Savcılık iddianamesindeki suçlamaları kabul etmiyorum. Savcı, misafirliğe giden araçları engelleyerek araç sahiplerini strese sokabileceğimizi söylüyor, bu eylemimizin toplumsal husumet yaratacağını söylüyor, bu eylemler her ne kadar barışçıl olsa da itici olduğunu söylüyor. Sayın savcıya buradan seslenmek istiyorum: Devletin öğretmenini dövmek, yerlerde sürüklemek, ters kelepçe takarak itibarsızlaştırmak, ellerindeki bayrakları ve Atatürk posterleriyle gözaltına almak normal bir uygulama mıdır?
Mücadele bayrağını devraldığımız TÖS Başkanı Fakir Baykurt’un 1969’da söylediği şu sözlerle dayakçılara seslenmek istiyorum:
Öğretmen Yalvarmaz!
Öğretmen Boyun Eğmez!
Öğretmen El Açmaz!
Öğretmen Ders Verir!
Öğretmen bu olayda da yine dersini vermiş, polisin faşizan, provokatif tavrına ve şiddetine rağmen barışçıl ve insancıl duruşunu bozmamış; hiçbir araca, hiçbir ağaca, hiçbir kamu malına en önemlisi de hiçbir insana zarar vermemiş; vakur tavrını sürdürmüştür.

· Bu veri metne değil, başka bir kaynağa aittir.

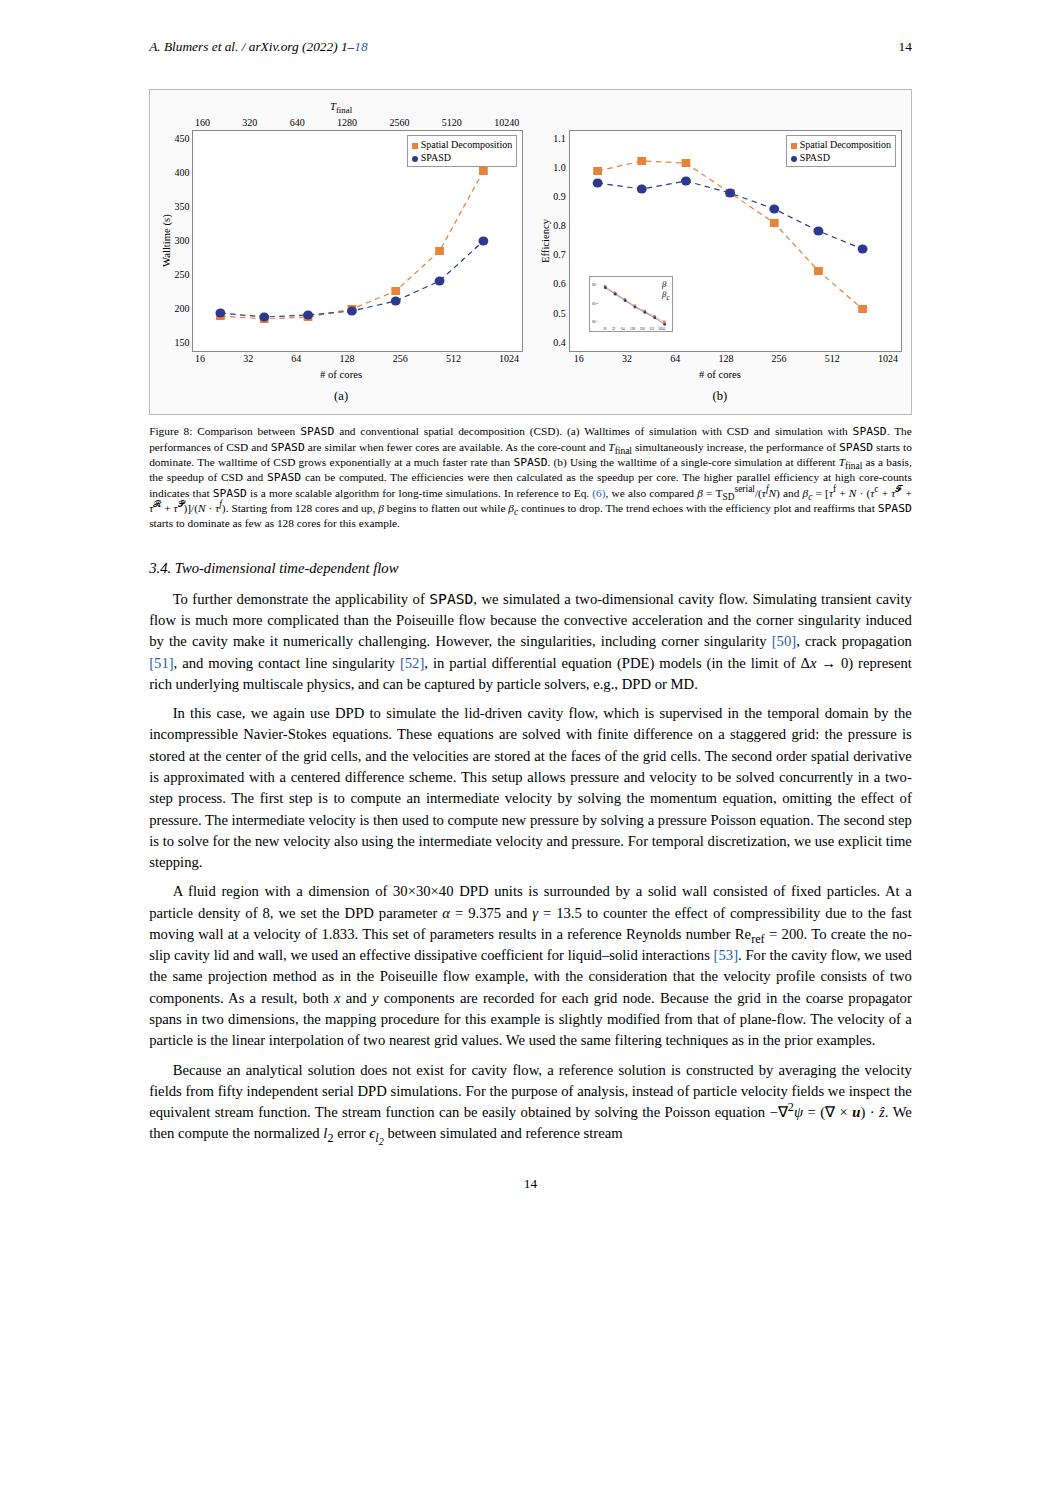A. Blumers et al. / arXiv.org (2022) 1–18 14
Tfinal
16032064012802560512010240
Walltime (s)
450400350300250200150
Spatial Decomposition
SPASD
1632641282565121024
# of cores
(a)
16032064012802560512010240
Efficiency
1.11.00.90.80.70.60.50.4
Spatial Decomposition
SPASD
β
βc
10-1 10-2 10-3 16 32 64 128 256 512 1024
1632641282565121024
# of cores
(b)
Figure 8: Comparison between SPASD and conventional spatial decomposition (CSD). (a) Walltimes of simulation with CSD and simulation with SPASD. The performances of CSD and SPASD are similar when fewer cores are available. As the core-count and Tfinal simultaneously increase, the performance of SPASD starts to dominate. The walltime of CSD grows exponentially at a much faster rate than SPASD. (b) Using the walltime of a single-core simulation at different Tfinal as a basis, the speedup of CSD and SPASD can be computed. The efficiencies were then calculated as the speedup per core. The higher parallel efficiency at high core-counts indicates that SPASD is a more scalable algorithm for long-time simulations. In reference to Eq. (6), we also compared β = TSDserial/(τfN) and βc = [τf + N · (τc + τ𝓕 + τ𝓡 + τ𝓟)]/(N · τf). Starting from 128 cores and up, β begins to flatten out while βc continues to drop. The trend echoes with the efficiency plot and reaffirms that SPASD starts to dominate as few as 128 cores for this example.
3.4. Two-dimensional time-dependent flow
To further demonstrate the applicability of SPASD, we simulated a two-dimensional cavity flow. Simulating transient cavity flow is much more complicated than the Poiseuille flow because the convective acceleration and the corner singularity induced by the cavity make it numerically challenging. However, the singularities, including corner singularity [50], crack propagation [51], and moving contact line singularity [52], in partial differential equation (PDE) models (in the limit of Δx → 0) represent rich underlying multiscale physics, and can be captured by particle solvers, e.g., DPD or MD.
In this case, we again use DPD to simulate the lid-driven cavity flow, which is supervised in the temporal domain by the incompressible Navier-Stokes equations. These equations are solved with finite difference on a staggered grid: the pressure is stored at the center of the grid cells, and the velocities are stored at the faces of the grid cells. The second order spatial derivative is approximated with a centered difference scheme. This setup allows pressure and velocity to be solved concurrently in a two-step process. The first step is to compute an intermediate velocity by solving the momentum equation, omitting the effect of pressure. The intermediate velocity is then used to compute new pressure by solving a pressure Poisson equation. The second step is to solve for the new velocity also using the intermediate velocity and pressure. For temporal discretization, we use explicit time stepping.
A fluid region with a dimension of 30×30×40 DPD units is surrounded by a solid wall consisted of fixed particles. At a particle density of 8, we set the DPD parameter α = 9.375 and γ = 13.5 to counter the effect of compressibility due to the fast moving wall at a velocity of 1.833. This set of parameters results in a reference Reynolds number Reref = 200. To create the no-slip cavity lid and wall, we used an effective dissipative coefficient for liquid–solid interactions [53]. For the cavity flow, we used the same projection method as in the Poiseuille flow example, with the consideration that the velocity profile consists of two components. As a result, both x and y components are recorded for each grid node. Because the grid in the coarse propagator spans in two dimensions, the mapping procedure for this example is slightly modified from that of plane-flow. The velocity of a particle is the linear interpolation of two nearest grid values. We used the same filtering techniques as in the prior examples.
Because an analytical solution does not exist for cavity flow, a reference solution is constructed by averaging the velocity fields from fifty independent serial DPD simulations. For the purpose of analysis, instead of particle velocity fields we inspect the equivalent stream function. The stream function can be easily obtained by solving the Poisson equation −∇2ψ = (∇ × u) · ẑ. We then compute the normalized l2 error ϵl2 between simulated and reference stream
14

Son olarak bu polis devleti anlayışı bizi bir dakika bile duraksatamaz; tam tersine, ülkemiz için, geleceğimiz için, tam bağımsız demokratik bir Türkiye için, emek için, çocuklarımız için, bilimsel, laik, demokratik, parasız eğitim için, Atatürk ve Cumhuriyet için demokratik ve meşru zeminlerde mücadelemiz devam edecektir.

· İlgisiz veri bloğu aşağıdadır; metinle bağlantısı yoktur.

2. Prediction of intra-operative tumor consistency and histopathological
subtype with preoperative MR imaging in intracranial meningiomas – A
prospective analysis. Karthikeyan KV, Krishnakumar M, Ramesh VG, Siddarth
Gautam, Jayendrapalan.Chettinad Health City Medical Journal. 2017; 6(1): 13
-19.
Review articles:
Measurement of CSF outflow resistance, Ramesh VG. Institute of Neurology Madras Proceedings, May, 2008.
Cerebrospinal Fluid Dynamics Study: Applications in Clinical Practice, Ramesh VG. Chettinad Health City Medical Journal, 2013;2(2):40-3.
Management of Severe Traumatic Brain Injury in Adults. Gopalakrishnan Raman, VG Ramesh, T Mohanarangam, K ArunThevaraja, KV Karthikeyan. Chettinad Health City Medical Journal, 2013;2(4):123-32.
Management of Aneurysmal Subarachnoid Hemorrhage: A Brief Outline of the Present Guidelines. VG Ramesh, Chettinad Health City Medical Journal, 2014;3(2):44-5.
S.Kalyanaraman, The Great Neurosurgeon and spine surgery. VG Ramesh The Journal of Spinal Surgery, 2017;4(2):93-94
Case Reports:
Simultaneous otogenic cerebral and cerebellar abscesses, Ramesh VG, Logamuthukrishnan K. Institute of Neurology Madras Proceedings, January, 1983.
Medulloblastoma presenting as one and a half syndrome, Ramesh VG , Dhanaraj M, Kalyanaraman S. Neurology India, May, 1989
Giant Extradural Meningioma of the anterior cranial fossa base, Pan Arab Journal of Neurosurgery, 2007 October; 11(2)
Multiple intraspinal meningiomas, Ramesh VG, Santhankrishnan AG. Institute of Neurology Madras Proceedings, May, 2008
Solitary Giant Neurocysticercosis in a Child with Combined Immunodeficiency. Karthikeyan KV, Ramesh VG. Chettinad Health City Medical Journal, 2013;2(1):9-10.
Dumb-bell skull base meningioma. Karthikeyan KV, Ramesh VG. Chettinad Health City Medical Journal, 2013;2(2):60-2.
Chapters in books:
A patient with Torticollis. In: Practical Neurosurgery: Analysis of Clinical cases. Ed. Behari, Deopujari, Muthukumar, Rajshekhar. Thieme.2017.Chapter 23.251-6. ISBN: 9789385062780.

Tamamen Anayasa hükümleri ve uluslar arası sözleşmelerle güvence altına alınan barışçıl ve demokratik bir eylem olan kitlesel basın açıklaması eylememizin suç olmadığı; aksine anayasal bir hak olduğu, asıl suçun şiddet uygulayan ve uygulatan kamu görevlilerince işlendiği açıktır.
Bu davadan beraat edeceğimizi düşünüyorum. Aksi olur ceza alırsak da bu bizim için ödül, apolet olacaktır. Verilen ceza mücadelemiz karşısında bizi yücelten bir anı olarak çocuklarımıza miras kalacaktır.
Bu nedenle mahkemenizce tarafıma sorulan ‘Hükmün Açıklanmasın Geri Bırakılmasını’ kabul etmiyorum. Çünkü bunun üzerimde bir vesayet teşkil edeceğini, bu vesayetle sendikacılık yapamayacağımı düşünüyorum. İddia edildiği gibi ortada tarafımızdan işlenmiş bir suç yoktur. Beraatimizi talep ediyorum.”